Regardless of whether the join/filter was done in one step or two, the results
need to be grouped and summed to match the TPC-H query. The following call is
given the directive to sort_by
the value
, which will sort on the
aggregation column:
records = join_view.aggregate_group_by(
column_names = [
'n_name',
'SUM(effective_price) as revenue'
],
offset = 0,
options = {"sort_by":"value", "sort_order":"descending"}
)['data']
The results can be displayed by calling:
for record in zip(records["n_name"], records["revenue"]):
print "{:<13s} {:7.2f}".format(record[0], record[1])
In order to improve the performance of a join operation, the columns used to make the relation should be indexed.
When a join is performed along a foreign key relation, it is indexed automatically as a function of the foreign key itself--no additional setup is required.
When a join is performed along a relation where no foreign key exists, the indexing must be done as a separate configuration step. Both columns, on either side of the join relation, should have a column index applied. An error may result if a join is attempted across a relation where only one side of the relation is indexed.
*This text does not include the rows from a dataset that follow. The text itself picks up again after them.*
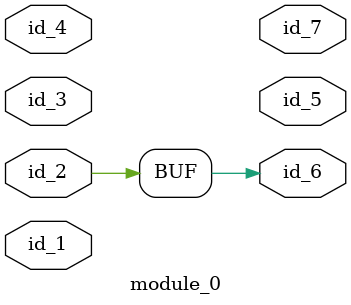
<source format=v>
module module_0 (
    id_1,
    id_2,
    id_3,
    id_4,
    id_5,
    id_6,
    id_7
);
  output id_7;
  output id_6;
  output id_5;
  inout id_4;
  input id_3;
  inout id_2;
  inout id_1;
  assign id_6 = id_2;
endmodule

</source>
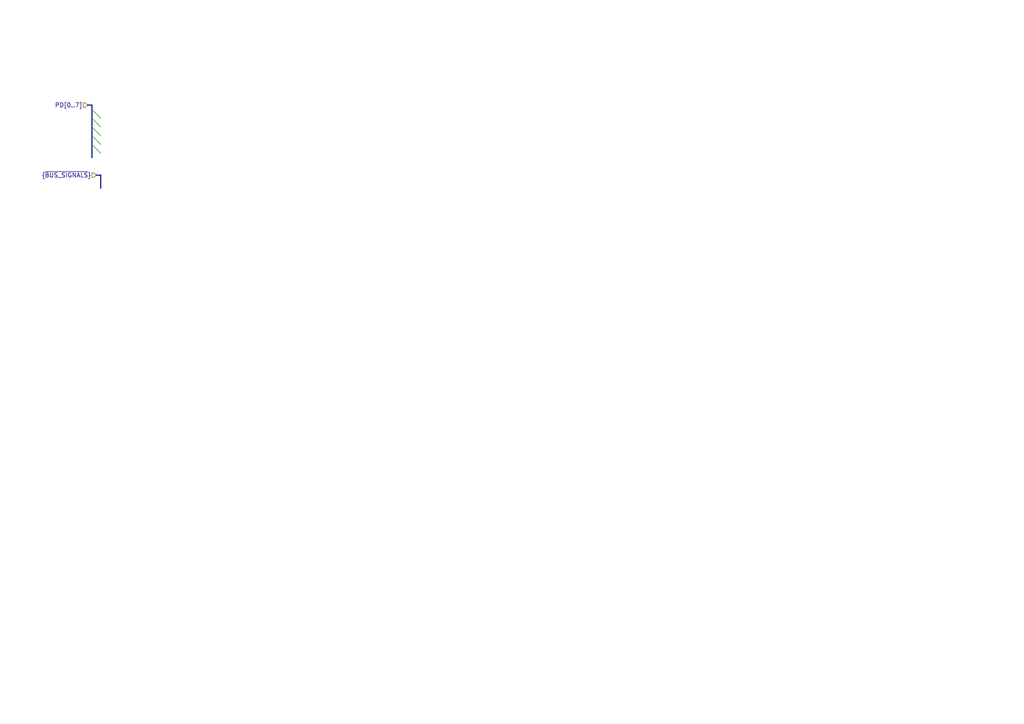
<source format=kicad_sch>
(kicad_sch
	(version 20250114)
	(generator "eeschema")
	(generator_version "9.0")
	(uuid "340530fb-69e3-45ac-88ca-794c7d5c262d")
	(paper "A4")
	(lib_symbols)
	(bus_entry
		(at 26.67 31.75)
		(size 2.54 2.54)
		(stroke
			(width 0)
			(type default)
		)
		(uuid "14d04a3a-e90d-49b1-aff6-2848fac7e7ff")
	)
	(bus_entry
		(at 26.67 34.29)
		(size 2.54 2.54)
		(stroke
			(width 0)
			(type default)
		)
		(uuid "158c6d75-1636-4d91-b310-84d83cf5b94c")
	)
	(bus_entry
		(at 26.67 36.83)
		(size 2.54 2.54)
		(stroke
			(width 0)
			(type default)
		)
		(uuid "55a600ab-8597-4167-a631-97958fcbe181")
	)
	(bus_entry
		(at 26.67 39.37)
		(size 2.54 2.54)
		(stroke
			(width 0)
			(type default)
		)
		(uuid "bd1c3f43-a1a8-435f-a21c-656ba7066ad4")
	)
	(bus_entry
		(at 29.21 44.45)
		(size -2.54 -2.54)
		(stroke
			(width 0)
			(type default)
		)
		(uuid "f0e9ee7f-ba5c-4023-9c57-8695de9bbb79")
	)
	(bus
		(pts
			(xy 26.67 36.83) (xy 26.67 39.37)
		)
		(stroke
			(width 0)
			(type default)
		)
		(uuid "0f3d1569-bf00-4c50-8e32-56d365469097")
	)
	(bus
		(pts
			(xy 26.67 30.48) (xy 26.67 31.75)
		)
		(stroke
			(width 0)
			(type default)
		)
		(uuid "16fdd3da-968c-4e5b-a719-0293633a99f3")
	)
	(bus
		(pts
			(xy 25.4 30.48) (xy 26.67 30.48)
		)
		(stroke
			(width 0)
			(type default)
		)
		(uuid "1c77ba1c-96a1-46cd-9dcf-3ec486fbbe9c")
	)
	(bus
		(pts
			(xy 26.67 39.37) (xy 26.67 41.91)
		)
		(stroke
			(width 0)
			(type default)
		)
		(uuid "3877a95e-2fff-4b4c-bbde-58fbf5b80ef0")
	)
	(bus
		(pts
			(xy 26.67 31.75) (xy 26.67 34.29)
		)
		(stroke
			(width 0)
			(type default)
		)
		(uuid "4ad9dda9-3152-4081-83df-f0c22b5b9de4")
	)
	(bus
		(pts
			(xy 26.67 41.91) (xy 26.67 45.72)
		)
		(stroke
			(width 0)
			(type default)
		)
		(uuid "baa65887-c099-4b93-a51a-e2271e23c5cb")
	)
	(bus
		(pts
			(xy 26.67 34.29) (xy 26.67 36.83)
		)
		(stroke
			(width 0)
			(type default)
		)
		(uuid "d29acd16-2a4d-4727-a8d7-d32a3566eb32")
	)
	(bus
		(pts
			(xy 29.21 50.8) (xy 29.21 54.61)
		)
		(stroke
			(width 0)
			(type default)
		)
		(uuid "d61c0807-8cfe-4fa6-aec2-911e062f71bd")
	)
	(bus
		(pts
			(xy 27.94 50.8) (xy 29.21 50.8)
		)
		(stroke
			(width 0)
			(type default)
		)
		(uuid "ee807dfe-15f4-464c-a429-d3f03f0b6959")
	)
	(hierarchical_label "{~{BUS_SIGNALS}}"
		(shape input)
		(at 27.94 50.8 180)
		(effects
			(font
				(size 1.27 1.27)
			)
			(justify right)
		)
		(uuid "cc74a18b-1ca4-4426-84b0-5fd0b8957d21")
	)
	(hierarchical_label "PD[0..7]"
		(shape input)
		(at 25.4 30.48 180)
		(effects
			(font
				(size 1.27 1.27)
			)
			(justify right)
		)
		(uuid "db74b61b-204f-45c4-aeca-0c21e77e8f96")
	)
)

</source>
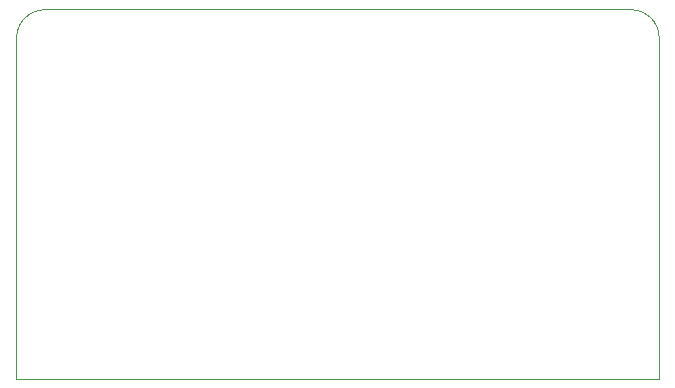
<source format=gko>
%FSLAX46Y46*%
%MOMM*%
%LPD*%
G01*
%ADD10C,0.050000*%
D10*
%LPD*%
%ADD11C,0.0305514*%
D11*
X0057880196Y0003051525D02*
G01*
X0003492497Y0003051525D01*
X0003492497Y0031936942D01*
X0003492497Y0031936942D01*
X0003492626Y0031967588D01*
X0003494173Y0032028572D01*
X0003497246Y0032089171D01*
X0003501829Y0032149367D01*
X0003507902Y0032209141D01*
X0003515448Y0032268473D01*
X0003524446Y0032327345D01*
X0003534879Y0032385738D01*
X0003546729Y0032443634D01*
X0003559976Y0032501013D01*
X0003574602Y0032557857D01*
X0003590588Y0032614147D01*
X0003607917Y0032669864D01*
X0003626568Y0032724989D01*
X0003646525Y0032779503D01*
X0003667767Y0032833388D01*
X0003690278Y0032886626D01*
X0003714037Y0032939196D01*
X0003739027Y0032991080D01*
X0003765228Y0033042259D01*
X0003792623Y0033092716D01*
X0003821193Y0033142429D01*
X0003850919Y0033191382D01*
X0003881782Y0033239555D01*
X0003913765Y0033286930D01*
X0003946848Y0033333487D01*
X0003981013Y0033379207D01*
X0004016241Y0033424072D01*
X0004052514Y0033468064D01*
X0004089813Y0033511163D01*
X0004128120Y0033553350D01*
X0004167415Y0033594607D01*
X0004207682Y0033634914D01*
X0004248900Y0033674254D01*
X0004291051Y0033712606D01*
X0004334117Y0033749954D01*
X0004378080Y0033786276D01*
X0004422920Y0033821556D01*
X0004468619Y0033855773D01*
X0004515158Y0033888909D01*
X0004562520Y0033920946D01*
X0004610684Y0033951865D01*
X0004659634Y0033981645D01*
X0004709350Y0034010270D01*
X0004759813Y0034037720D01*
X0004811005Y0034063976D01*
X0004862908Y0034089020D01*
X0004915503Y0034112832D01*
X0004968771Y0034135394D01*
X0005022693Y0034156687D01*
X0005077252Y0034176692D01*
X0005132429Y0034195390D01*
X0005188205Y0034212763D01*
X0005244561Y0034228792D01*
X0005301479Y0034243457D01*
X0005358940Y0034256741D01*
X0005416926Y0034268624D01*
X0005475418Y0034279087D01*
X0005534398Y0034288113D01*
X0005593847Y0034295681D01*
X0005653746Y0034301773D01*
X0005714078Y0034306370D01*
X0005774822Y0034309453D01*
X0005835962Y0034311005D01*
X0005866689Y0034311135D01*
X0055502476Y0034311135D01*
X0055502476Y0034311135D01*
X0055533121Y0034311005D01*
X0055594106Y0034309459D01*
X0055654705Y0034306385D01*
X0055714901Y0034301802D01*
X0055774674Y0034295729D01*
X0055834007Y0034288184D01*
X0055892879Y0034279185D01*
X0055951272Y0034268752D01*
X0056009168Y0034256903D01*
X0056066547Y0034243656D01*
X0056123391Y0034229030D01*
X0056179680Y0034213043D01*
X0056235397Y0034195715D01*
X0056290522Y0034177063D01*
X0056345037Y0034157107D01*
X0056398922Y0034135864D01*
X0056452159Y0034113354D01*
X0056504729Y0034089595D01*
X0056556613Y0034064605D01*
X0056607793Y0034038403D01*
X0056658249Y0034011008D01*
X0056707963Y0033982439D01*
X0056756916Y0033952713D01*
X0056805089Y0033921849D01*
X0056852463Y0033889867D01*
X0056899020Y0033856784D01*
X0056944741Y0033822619D01*
X0056989606Y0033787391D01*
X0057033597Y0033751118D01*
X0057076696Y0033713819D01*
X0057118883Y0033675512D01*
X0057160140Y0033636216D01*
X0057200448Y0033595950D01*
X0057239787Y0033554732D01*
X0057278140Y0033512580D01*
X0057315487Y0033469514D01*
X0057351810Y0033425552D01*
X0057387089Y0033380712D01*
X0057421307Y0033335013D01*
X0057454443Y0033288473D01*
X0057486480Y0033241112D01*
X0057517398Y0033192947D01*
X0057547179Y0033143998D01*
X0057575804Y0033094282D01*
X0057603254Y0033043819D01*
X0057629510Y0032992626D01*
X0057654553Y0032940723D01*
X0057678365Y0032888129D01*
X0057700927Y0032834861D01*
X0057722220Y0032780938D01*
X0057742225Y0032726379D01*
X0057760924Y0032671202D01*
X0057778297Y0032615427D01*
X0057794325Y0032559071D01*
X0057808991Y0032502153D01*
X0057822275Y0032444691D01*
X0057834158Y0032386705D01*
X0057844621Y0032328213D01*
X0057853646Y0032269233D01*
X0057861214Y0032209784D01*
X0057867306Y0032149885D01*
X0057871903Y0032089554D01*
X0057874987Y0032028809D01*
X0057876538Y0031967670D01*
X0057876668Y0031936942D01*
X0057876668Y0003051525D01*
X0057880196Y0003051525D01*
M02*

</source>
When a composite equi-join is performed, only one index will be used. For
example: you have two tables, a
and b
, that each have the same columns,
x
and y
. You also have an attribute index on each column. If you use the
expression a.x == b.x and a.y == b.y
, only the first expression,
a.x == b.x
, will use the index.
Joins have a variable memory footprint depending on the type of join. Kinetica will attempt to create the most efficient join as possible. The amount of memory a join requires depends on the type of join and the source data sets being joined together.
Any column expression used in the column list for a join will be evaluated when the join is queried, requiring no persistent memory to hold the calculated values. While the memory footprint is small, the performance impact could be large, as the expression will need to be re-evaluated each time the join is queried.
Join views are affected by data modifications on underlying tables in different ways, based on the type of data modification.
Overall, data manipulation within the tables supporting a join view will not cause the number of records returned by the join view to change, though updates to records already part of the join view record set will be reflected in the data values retrieved from the join view.